Elle devait avoir lieu à 3 heures de l’après-midi. Au Jardin national, le président de la Convention prononce un discours, et remet les urnes de Viala et de Bara à des députations d’enfants, âgés de 11 à 13 ans, et de mères, dont les enfants étaient morts pour la liberté. À 5 heures, ces députations des mères et des enfants se mettent en marche, sur deux colonnes. Au centre, les artistes des théâtres, en six groupes : musique instrumentale, chanteurs, danseurs, chanteuses, danseuses, poètes récitant des vers. — Puis, les représentants du peuple, entourés des soldats blessés. Le président de la Convention donne la main droite à l’un d’eux, la gauche à la mère de Bara. Puis, le peuple. — La musique exécute des marches funèbres. « Les chanteurs exprimeront nos regrets par des accents plaintifs. Les danseurs dans des pantomimes lugubres et militaires. — On s’arrête. Tout se tait. Tout à coup, le peuple élève la voix, et par trois fois s’écrie : Ils sont morts pour la patrie. » — Arrivés devant le Panthéon, la Convention se place sur les degrés du temple ; les jeunes enfants, les musiciens, les chanteurs, les danseurs et les poètes, du côté des cendres de Viala ; les mères, les musiciennes et les danseuses, du côté des cendres de Bara.

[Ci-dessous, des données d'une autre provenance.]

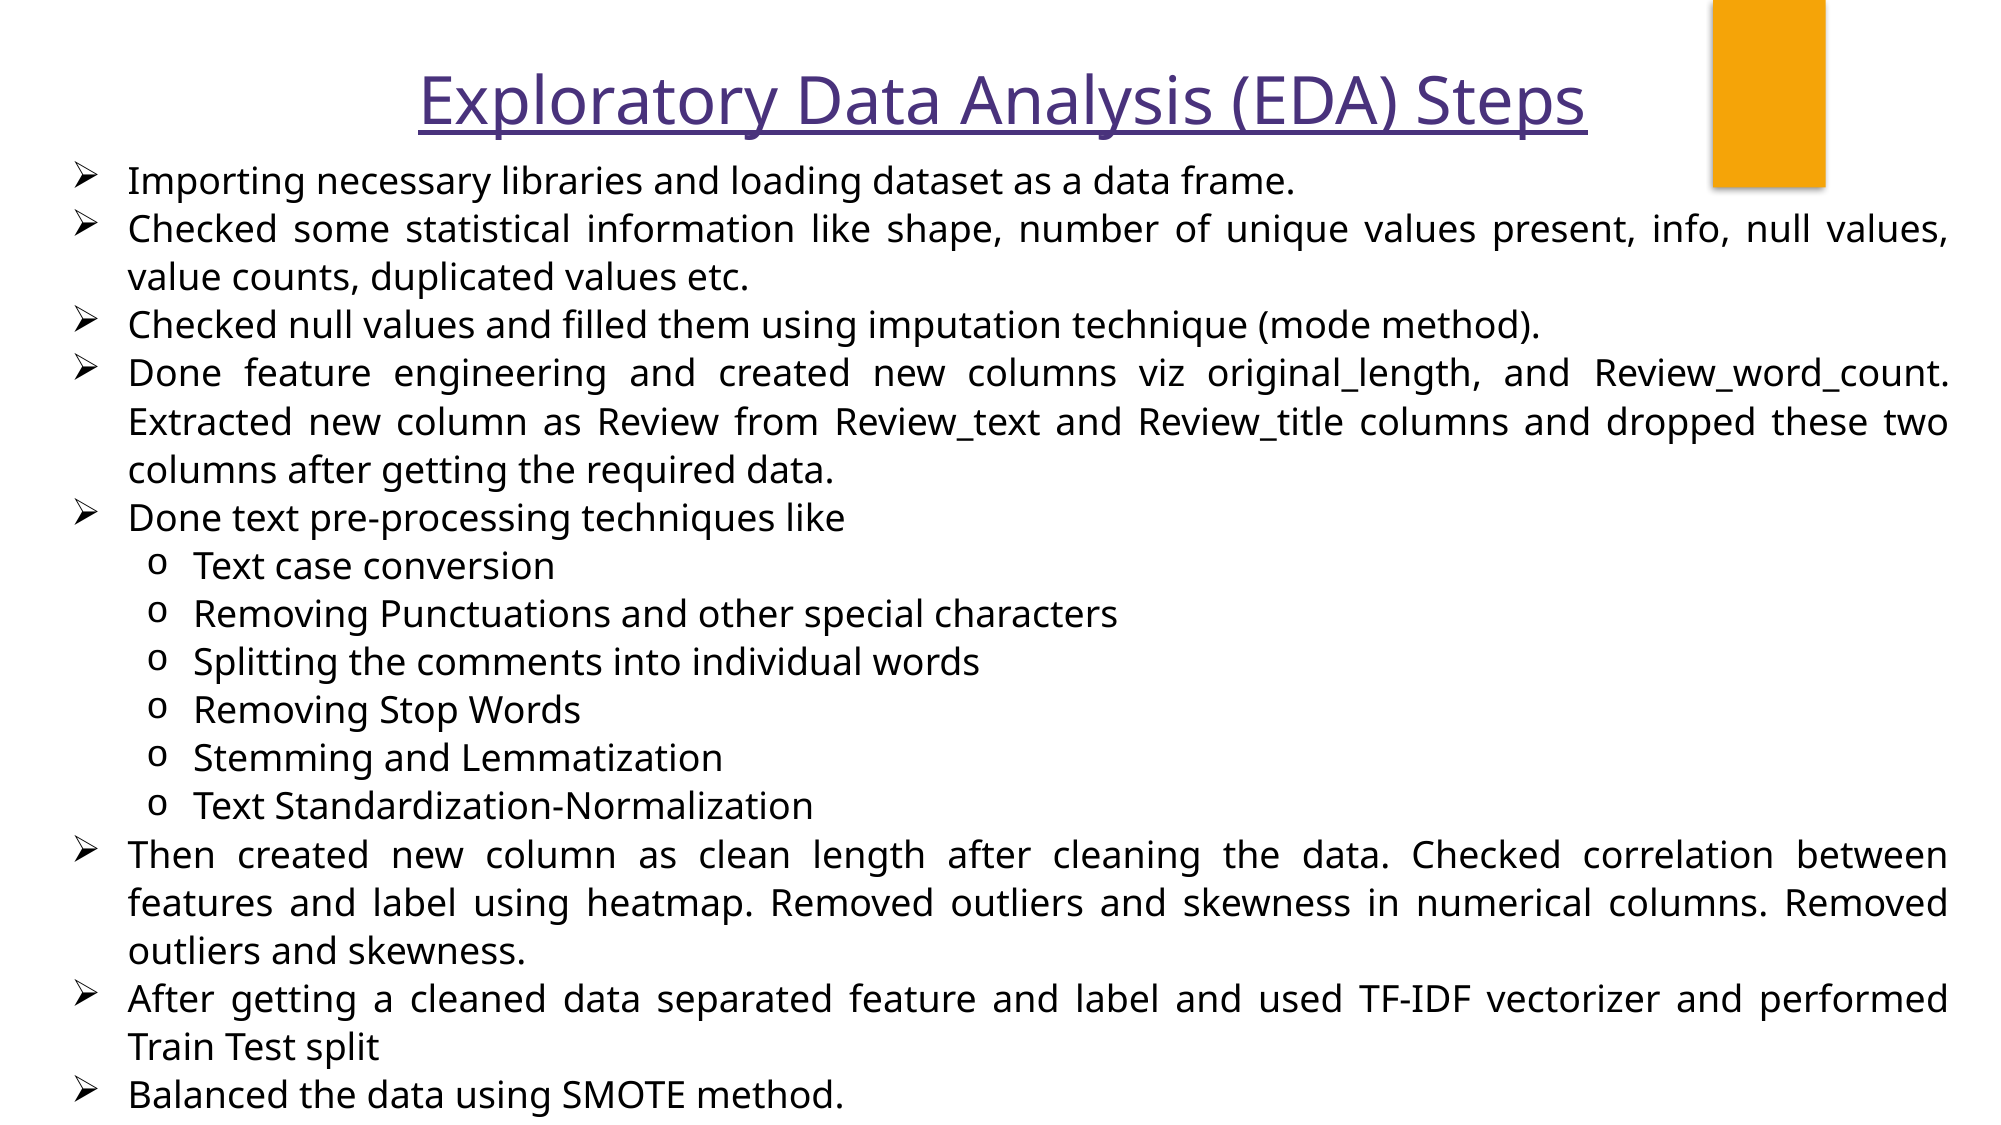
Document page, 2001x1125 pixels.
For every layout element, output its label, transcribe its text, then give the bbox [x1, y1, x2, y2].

text_box Importing necessary libraries and loading dataset as a data frame. Checked some statistical information like shape, number of unique values present, info, null values, value counts, duplicated values etc. Checked null values and filled them using imputation technique (mode method). Done feature engineering and created new columns viz original_length, and Review_word_count. Extracted new column as Review from Review_text and Review_title columns and dropped these two columns after getting the required data. Done text pre-processing techniques like Text case conversion Removing Punctuations and other special characters Splitting the comments into individual words Removing Stop Words Stemming and Lemmatization Text Standardization-Normalization Then created new column as clean length after cleaning the data. Checked correlation between features and label using heatmap. Removed outliers and skewness in numerical columns. Removed outliers and skewness. After getting a cleaned data separated feature and label and used TF-IDF vectorizer and performed Train Test split Balanced the data using SMOTE method. [56, 146, 1966, 1124]
text_box Exploratory Data Analysis (EDA) Steps [91, 50, 1915, 146]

Les urnes sont déposées sur un autel, au milieu de la place. « Autour, les jeunes danseuses forment des danses funèbres qui retracent la plus profonde tristesse ; elles répandent des cyprès sur les urnes. » Des chants s’élèvent contre le fanatisme. — Il se fait un nouveau silence. Le président embrasse les urnes, et proclame l’immortalité pour Bara et pour Viala. Les portes du Panthéon s’ouvrent. « Tout change. Allégresse. Le peuple, par trois fois, fait entendre ce cri : Ils sont immortels ! » Canon. Jeux. Danses joyeuses et martiales. Vers déclamés par les poètes. Évolutions militaires. Discours du président de la Convention au peuple. Les mères portent l’urne de Bara au Panthéon, et les enfants celle de Viala. — Puis le cortège repart, pour le Jardin national, où le président fait un nouveau discours aux mères et aux jeunes soldats.[3]

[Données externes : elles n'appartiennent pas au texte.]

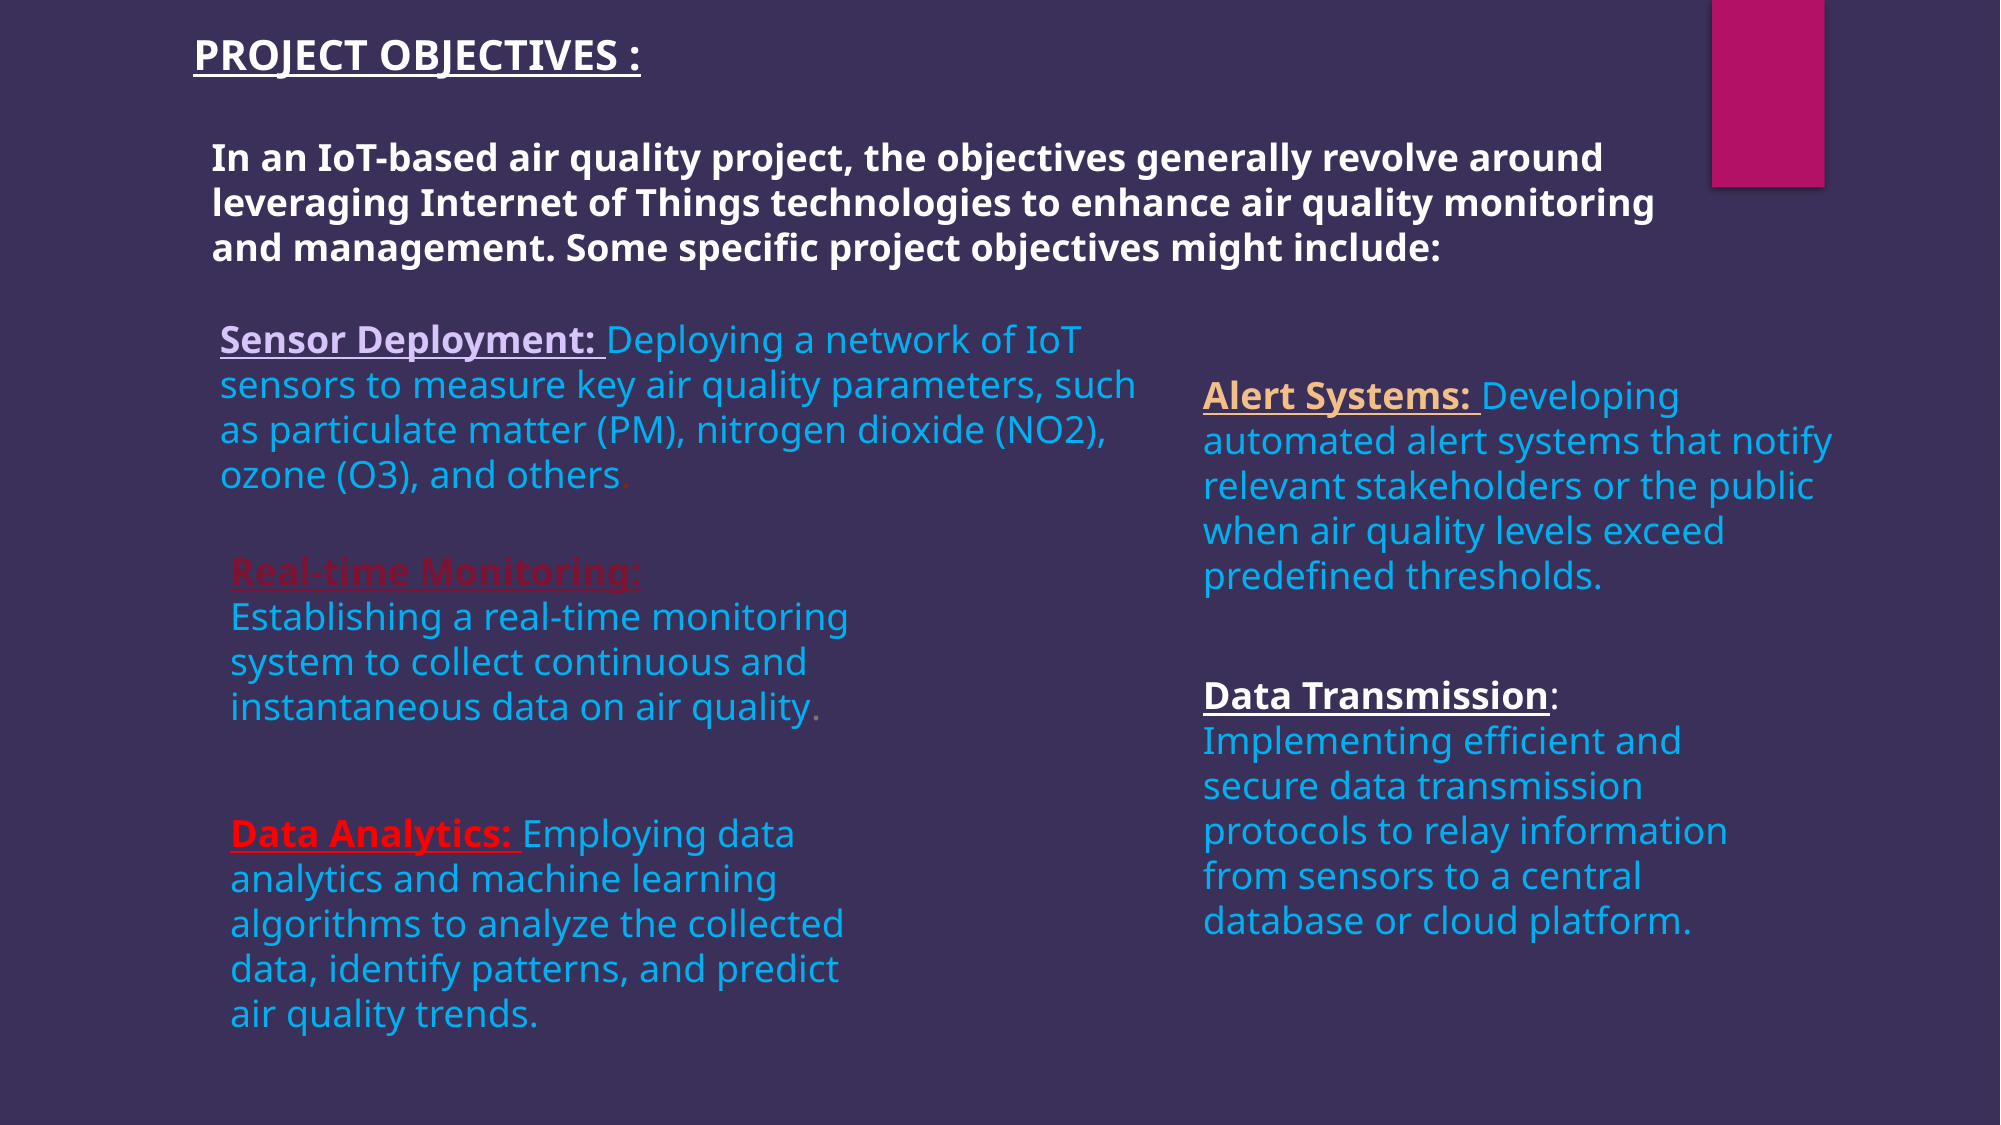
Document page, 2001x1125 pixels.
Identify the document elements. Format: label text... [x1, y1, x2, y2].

  1. David ajoutait que les citoyens les plus vertueux logeraient les envoyés des départements, avec une indemnité du gouvernement, et que leurs maisons auraient, à cette occasion, le privilège d’être décorées de guirlandes de chêne.

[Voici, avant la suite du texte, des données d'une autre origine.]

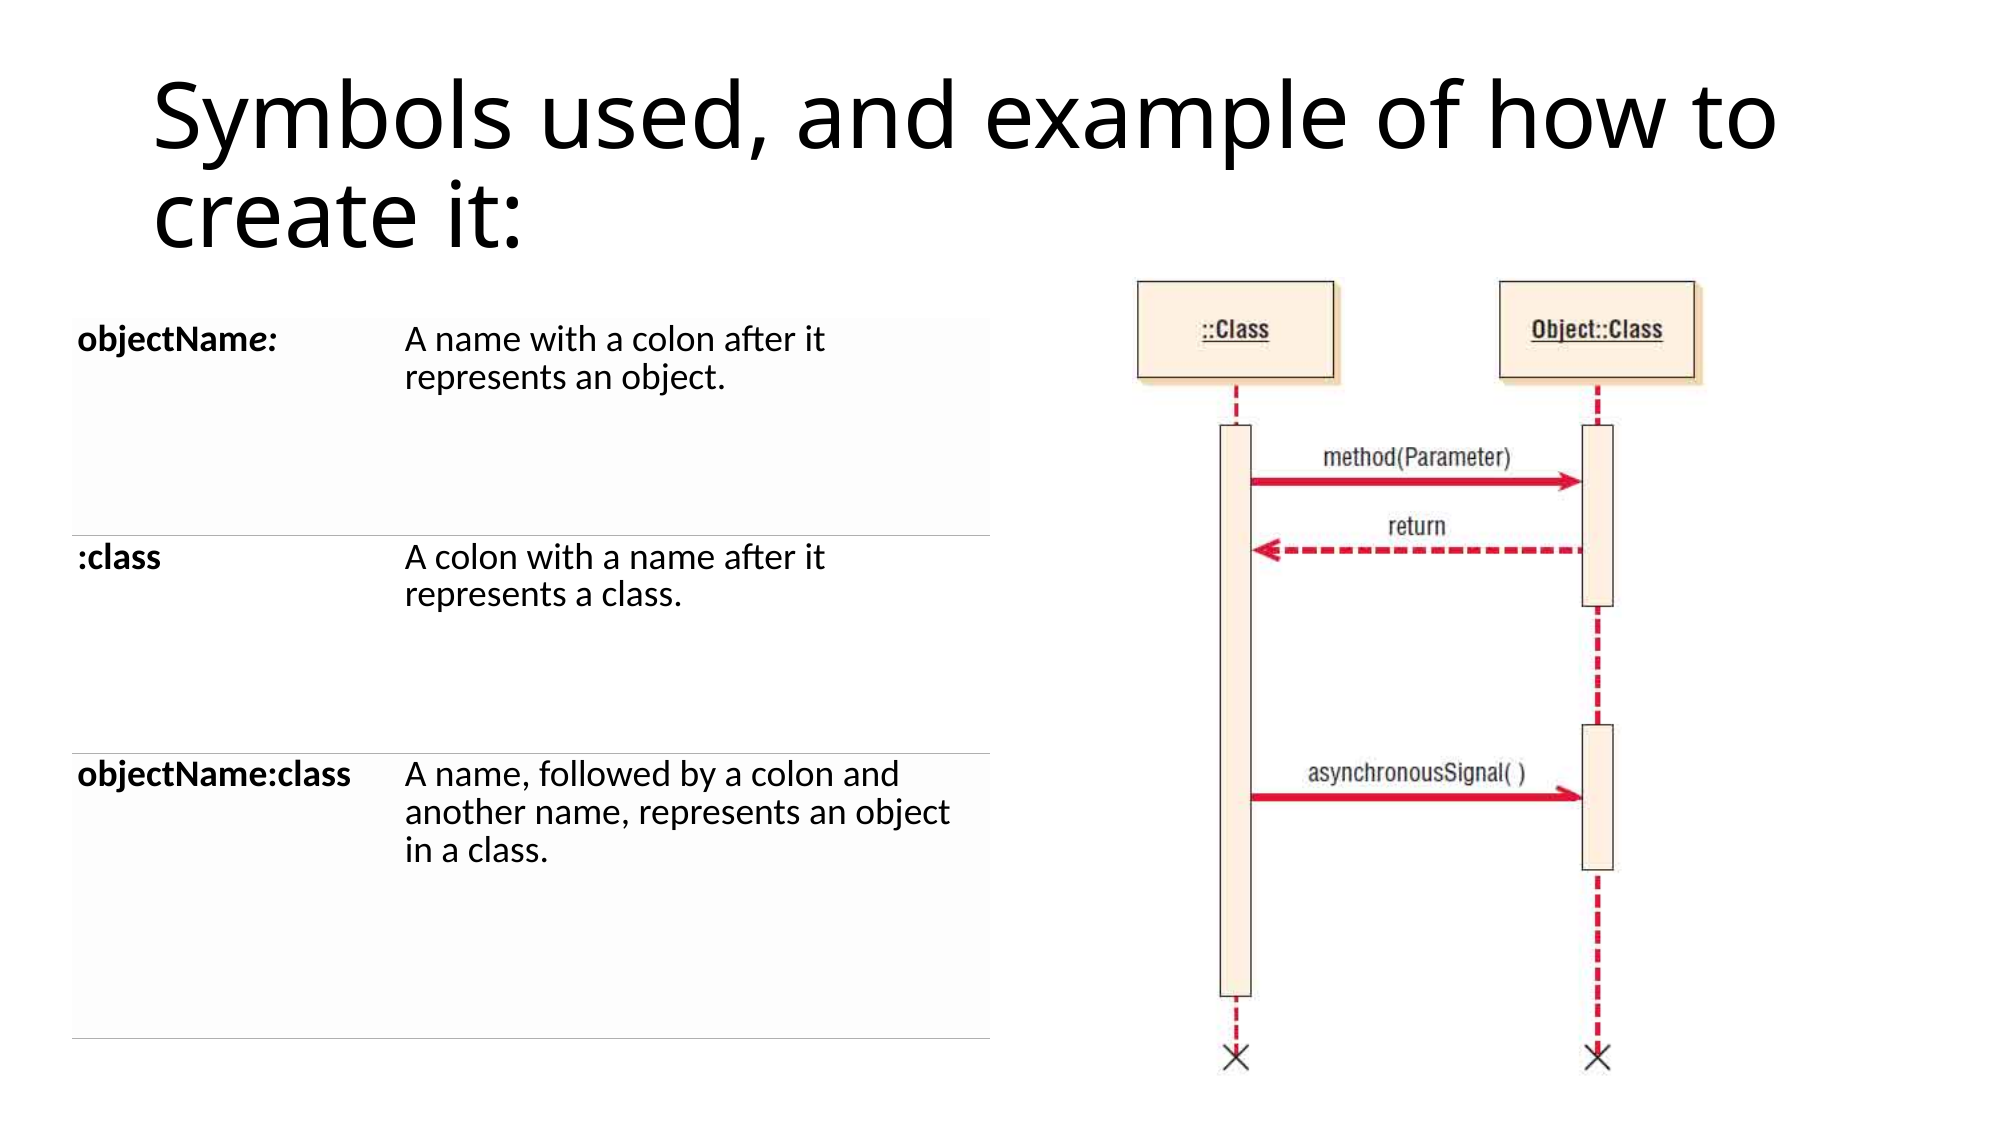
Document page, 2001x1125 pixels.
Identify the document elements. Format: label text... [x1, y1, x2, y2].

title Symbols used, and example of how to create it: [137, 59, 1863, 278]
picture [1132, 277, 1711, 1077]
table_header A name with a colon after it represents an object. [400, 318, 990, 535]
table_header objectName: [72, 318, 400, 535]
table_cell A colon with a name after it represents a class. [400, 536, 990, 753]
table_cell objectName:class [72, 754, 400, 1038]
table_cell A name, followed by a colon and another name, represents an object in a class. [400, 754, 990, 1038]
table_cell :class [72, 536, 400, 753]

    La Convention vota 1.200.000 livres pour cette fête. — Le spectacle patriotique offrit le simulacre du bombardement de la ville de Lille, pour lequel on avait construit une forteresse sur les bords de la Seine.

  2. Le ridicule de cette rhétorique ne saurait faire oublier le sentiment puissant et nouveau de la Foule, comme élément essentiel de ces Actions dramatiques, et l’intelligence pratique de David dans le maniement de ces énormes masses populaires. Et en fait, ces plans furent exécutés avec succès. Ce qui fut beau, c’est que « le peuple y joua le principal rôle », comme dit David. Il en eut le sentiment d’instinct, et il le joua bien.
  3. Le rapport de David fut envoyé aux écoles primaires, aux armées, et aux sociétés populaires. — On sait que la fête n’eut pas lieu. Le 9 thermidor mit fin à tous ces projets.